3Qs: Fishing for customers through deep online discounts

Dis­count web­sites like Groupon, Gilt Groupe and Slick­deals, which offer sig­nif­i­cant price cuts to their mem­bers through daily, weekly and monthly “deals,” have become a thriving corner of online com­merce. Richard Hanna, assis­tant pro­fessor of mar­keting in the Col­lege of Busi­ness Admin­is­tra­tion, whose research focuses on pricing strategy, pro­mo­tions and e-​​commerce, explains the advan­tages and dis­ad­van­tages, for busi­nesses and consumers.

Rich Hanna, Assistant Professor of Marketing at Northeastern University. PHOTO: Mary Knox Merrill/Northeastern University

How do the companies that sell their wares for a discounted price benefit, and are consumers really getting a deal?

The primary benefit to companies is generating awareness for their business.  Getting your name out on Groupon can be a major plus for small business, especially because of the sheer numbers reaching their listings. For the most part it’s low-cost marketing in the sense that firms are not spending money other than the forgone profit of the discounted sale. Essentially, the allure of a daily deal to businesses is the sheer exposure to thousands of people.

As for whether or not consumers get a good deal — yes and no. Daily deals can offer phenomenal discounts to consumers, especially for local services. However, consumers need to do their homework. Other versions of this, such as online sample sales — overstocked clothing and accessories from brand-name designers — run by Gilt or other deal aggregators may be offering the same deals that you would find at Amazon or eBay. As always with online product purchases, watch out for the shipping or other costs to make sure the deal you just received isn’t eliminated by paying a higher delivery cost.

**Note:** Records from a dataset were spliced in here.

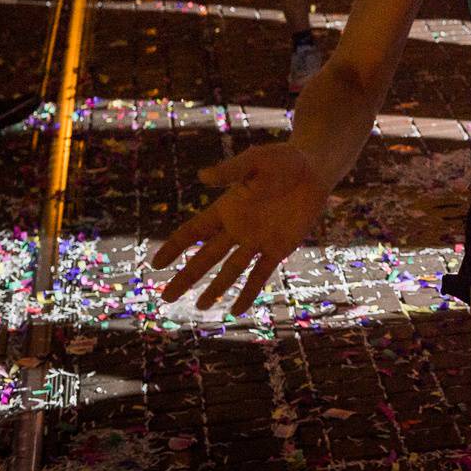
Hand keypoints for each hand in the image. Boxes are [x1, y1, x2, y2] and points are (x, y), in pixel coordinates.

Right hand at [153, 143, 333, 313]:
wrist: (314, 170)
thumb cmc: (283, 160)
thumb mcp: (255, 161)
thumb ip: (231, 170)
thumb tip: (202, 176)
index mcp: (226, 208)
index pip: (193, 231)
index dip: (174, 247)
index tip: (156, 264)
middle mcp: (237, 228)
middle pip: (206, 257)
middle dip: (186, 277)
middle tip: (166, 297)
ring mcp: (257, 241)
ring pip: (231, 271)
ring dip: (215, 289)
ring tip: (200, 307)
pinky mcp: (278, 248)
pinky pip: (260, 275)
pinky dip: (249, 292)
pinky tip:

Some of these sites offer discounted gift cards to small restaurants and boutiques. Are the deals sustainable for the small businesses?

Unless these deals lead to regular repeat business, it’s unlikely that the continued deals are sustainable. Research in promotions has shown that customers tend to devalue products that are deeply discounted. Moreover, the deeper the discount, the less likely the customer will make another purchase.

In a retail setting, where a store might discount one item to drive the sale of another full price item, discounts have a specific tactical role. However, as a device to acquire a new customer, the deep discount may suggest low value to consumers or even desperation on the part of the business offering the deal.

It seems like there is a new discount website every week. Is there a risk that the market will become oversaturated?

The market for daily deals may already be oversaturated. More and more companies seem to be jumping in to this space whether it is their primary business model or an added feature. For example, OpenTable, a restaurant reservation website, now offers daily deals for restaurant customers.

To be successful in this space, the intermediary offering the deals to local businesses has to do more than provide deals; they need to differentiate in order to stay ahead of the pack. On the business side, participating businesses need to have a pathway to customer retention. For this to happen, consumers need a different reason to participate than simply deep discounts.

For example, some recent Northeastern graduates are launching a new service, Tweecal.com, which will differentiate itself by focusing on deals from local businesses and leveraging social networking so that customers can track their own network’s interaction with those businesses. It will be less about deep discounting and more about building customer loyalty.